7. Translate simple C programs into MIPS assembly and vice versa.
8. Process data in floating point representation.
9. Explain the functions of the linker, compiler, and assembler.
10. Analyze processor performance enhancement techniques.
11. Identify the low level I/O mechanisms used by the processor.
2. Instruction Set - The language of the machine.
3. Floating Point Representation.
4. The Processor: Datapath and Control.
5. Introduction to “Pipelining”
6. Memory Hierarchy
7. Low-level input / output mechanisms.
|Demonstration of the Syllabus Coherence with the Curricular Unit's Objectives:|
|The program content follows the intended objectives. Being an introductory curricular unit to Computer Architecture, the program topics are organized in order to cover the main components of the computer with an emphasis on the structure, operation and programming of the microprocessor. The fundamental concepts of the organization and internal structure of computers are presented in the introductory chapter, instruction set, information representation and optimization are presented in the following chapters and finally the low-level I / O mechanisms are studied. The learning objectives are achieved by complementing the theoretical concepts with programming examples and exercises executed in a laboratory environment using simulators and physical equipment.|
|Teaching Methodologies (Including Evaluation):|
|The transmission of knowledge in this syllabus will be with theoretical oriented lectures and practical classes in laboratory environment. The lectures present the fundamental concepts for understanding the items of the program. In practical classes students solve exercises eventually using physical or virtual equipment (in the context of simulators) where suitable. The final grade is calculated according to the following formula:|
practical grade = 0,8 * (project) + 0,2 * worksheets
theoretical grade = (theoretical Test 1 + theoretical Test 2) / 2
final Grade = (2 * theoretical grade + Practical grade) / 3
Both the Practical and Theoretical grade have to be positive (> = 9.5).

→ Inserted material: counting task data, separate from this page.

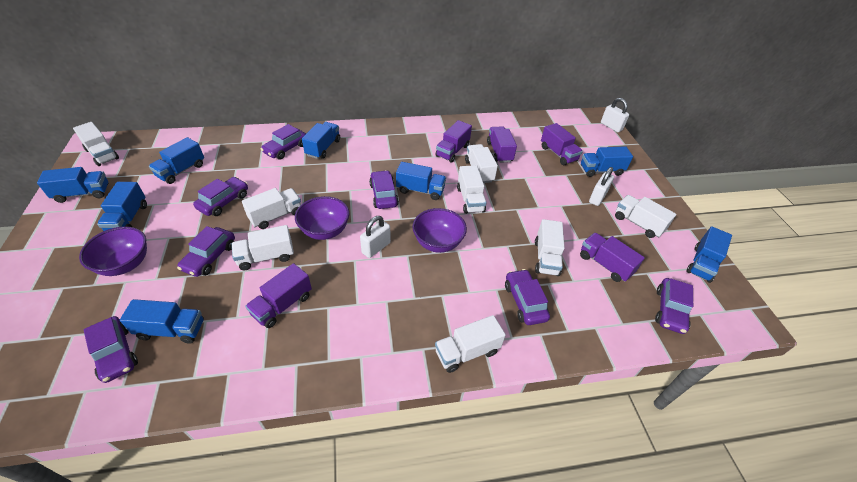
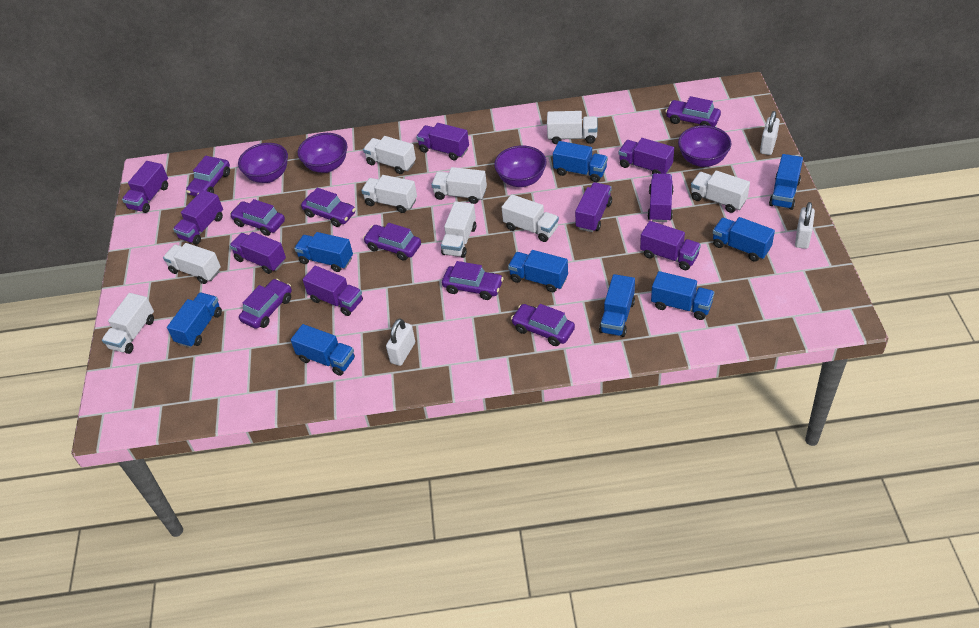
blue truck: 8 -> 9
purple bowl: 3 -> 4
purple car: 7 -> 8
purple truck: 5 -> 9
white truck: 8 -> 9

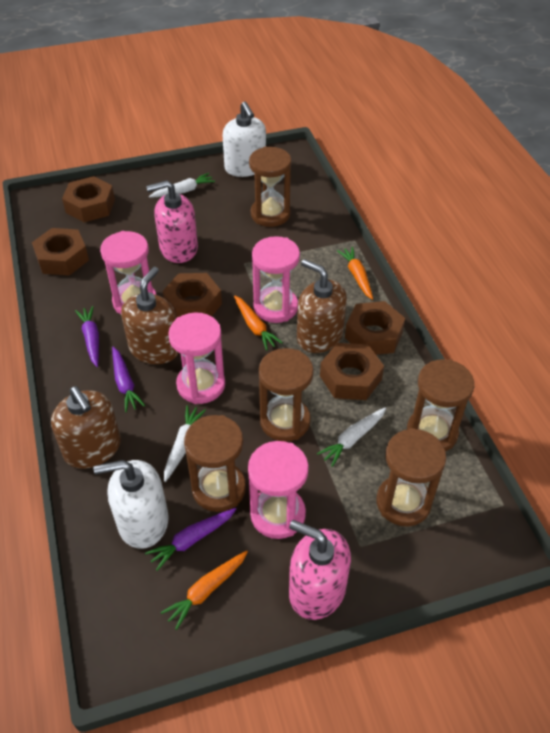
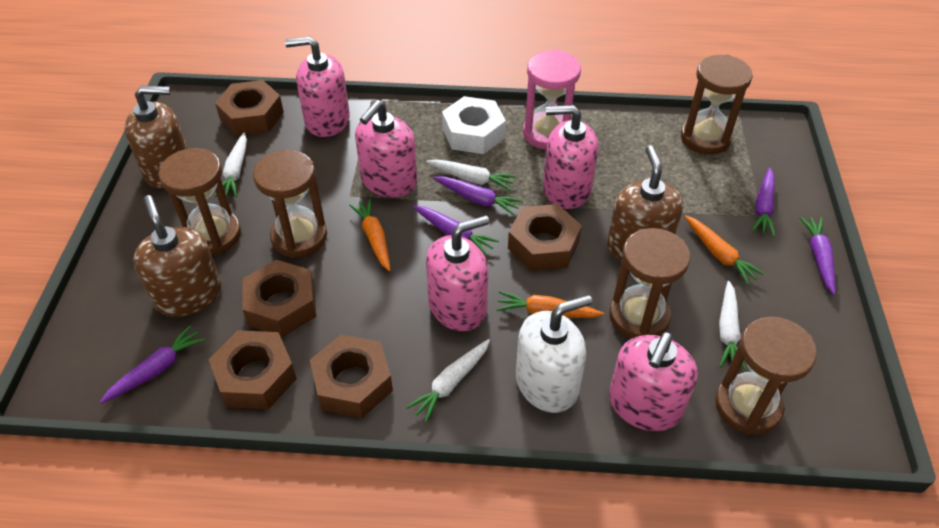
pink hourglass: 4 -> 1
pink soap dispenser: 2 -> 5
purple carrot: 3 -> 5
white carrot: 3 -> 4
white nut: 0 -> 1
white soap dispenser: 2 -> 1

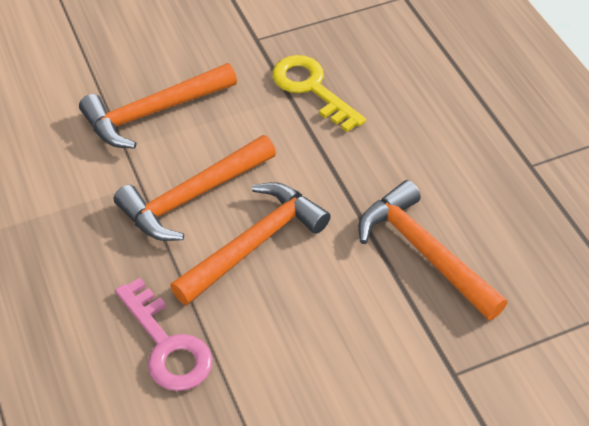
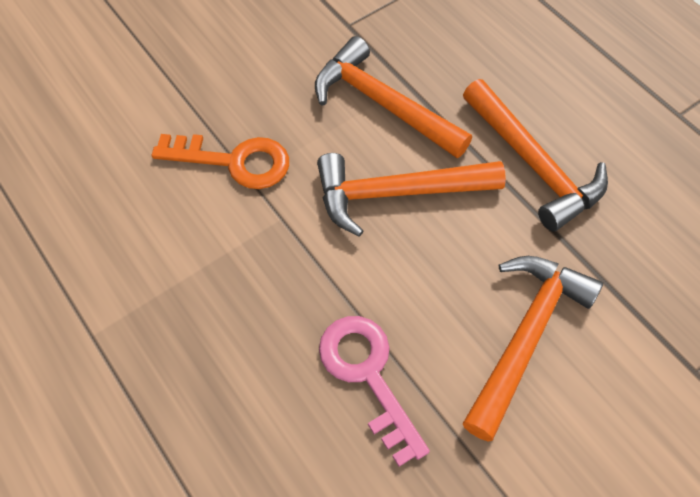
orange key: 0 -> 1
yellow key: 1 -> 0

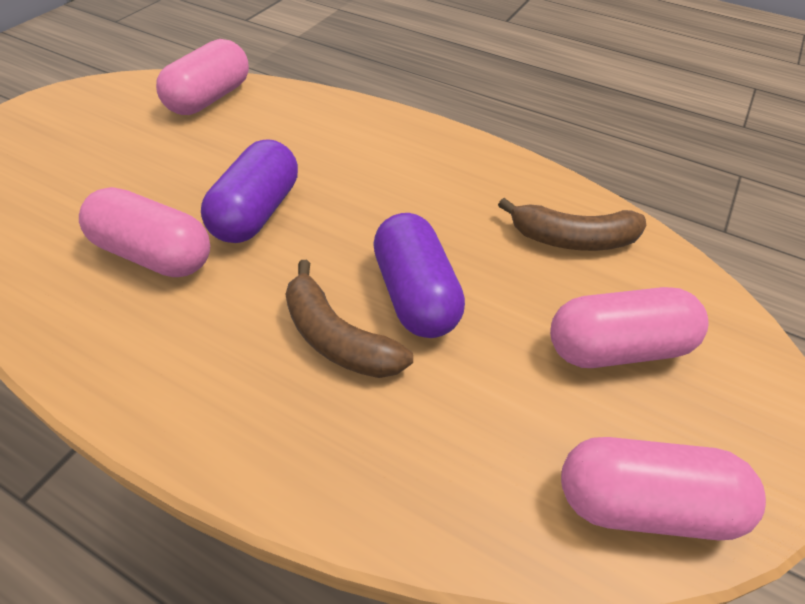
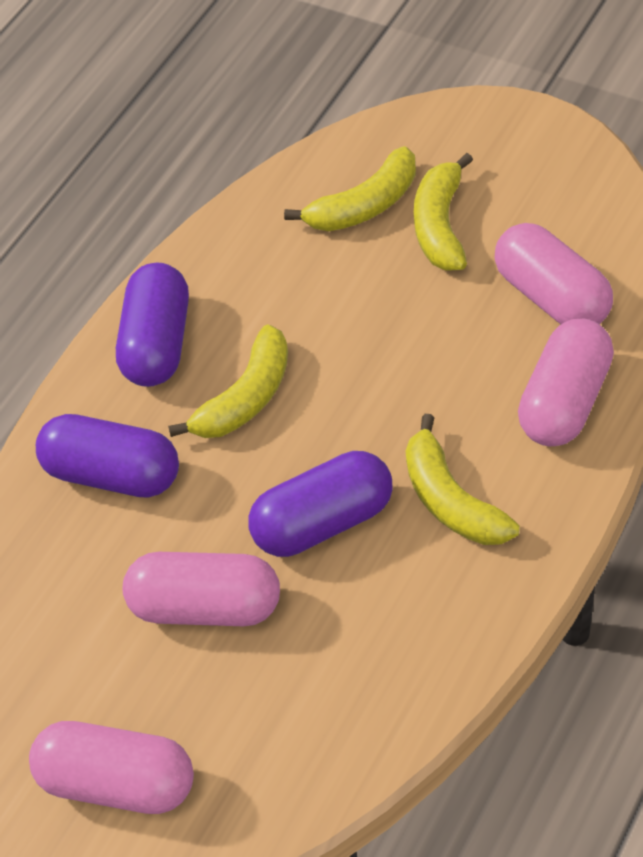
brown banana: 2 -> 0
purple capsule: 2 -> 3
yellow banana: 0 -> 4

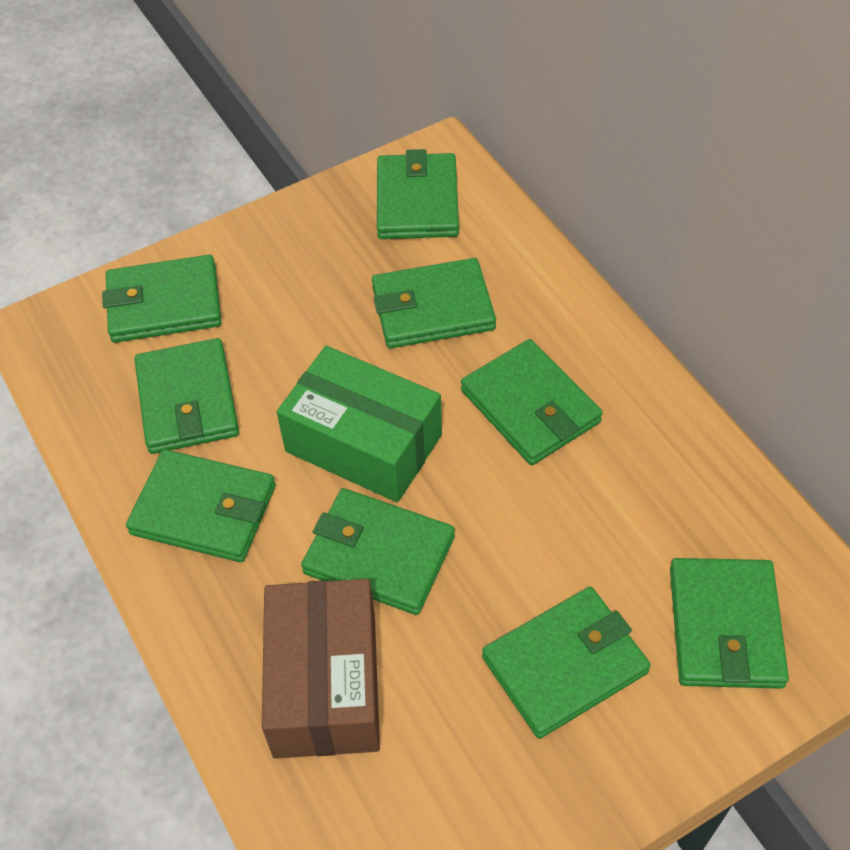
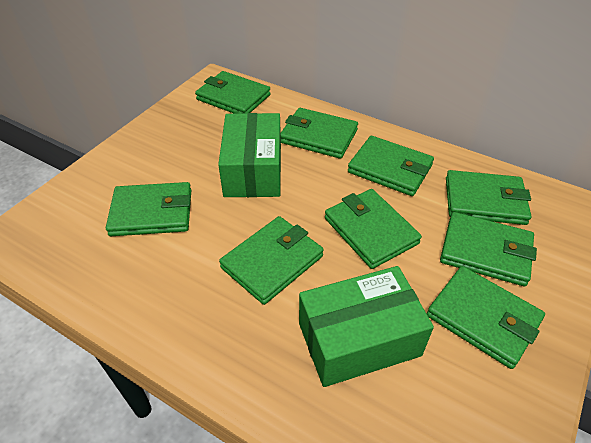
brown box: 1 -> 0
green box: 1 -> 2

If any of the components is not positive the curricular unit will not be completed and the positive component will be preserved according to the regulations.
|Demonstration of the Coherence between the Teaching Methodologies and the Learning Outcomes:|
|The teaching/learning methodology applied in this curricular unit as well as its assessment is perfectly aligned with the objectives to be attained by the students at the end of the term. The theoretical concepts are presented, discussed, applied and evaluated in the context of lectures, which guarantees students a solid foundation to understand the challenges facing this area of knowledge. On the other hand, in the practical classes theoretical concepts are used to solve real problems using hardware and software tools. This combination guarantees student training and allow them to meet the scientific goals, essential to a good understanding of the area. The evaluation process including theoretical tests, practical worksheets and projects also guarantees a good balance between theory and practice. The ultimate goal is to train professionals specialized in state-of-the-art techniques and tools but also ensure their ability to follow future technology developments. In this curricular unit the computer organization and design are presented and evaluated in theoretical component. These concepts are then applied in the resolution of the worksheets and projects in the practical classes.|
| Hennessy & Patterson – Computer organization and design: The Hardware/Software Interface, 5th edition – Morgan Kauffman 2013.|
 A.S. Tanenbaum - Structured Computer Organization 6th edition – Prentice Hall 2013
 Stallings, W –Computer Organization and Architecture 10th edition – Prentice Hall 2015.
 José Delgado, Carlos Ribeiro, "Arquitectura de Computadores, 5ª Edição", FCA 2014.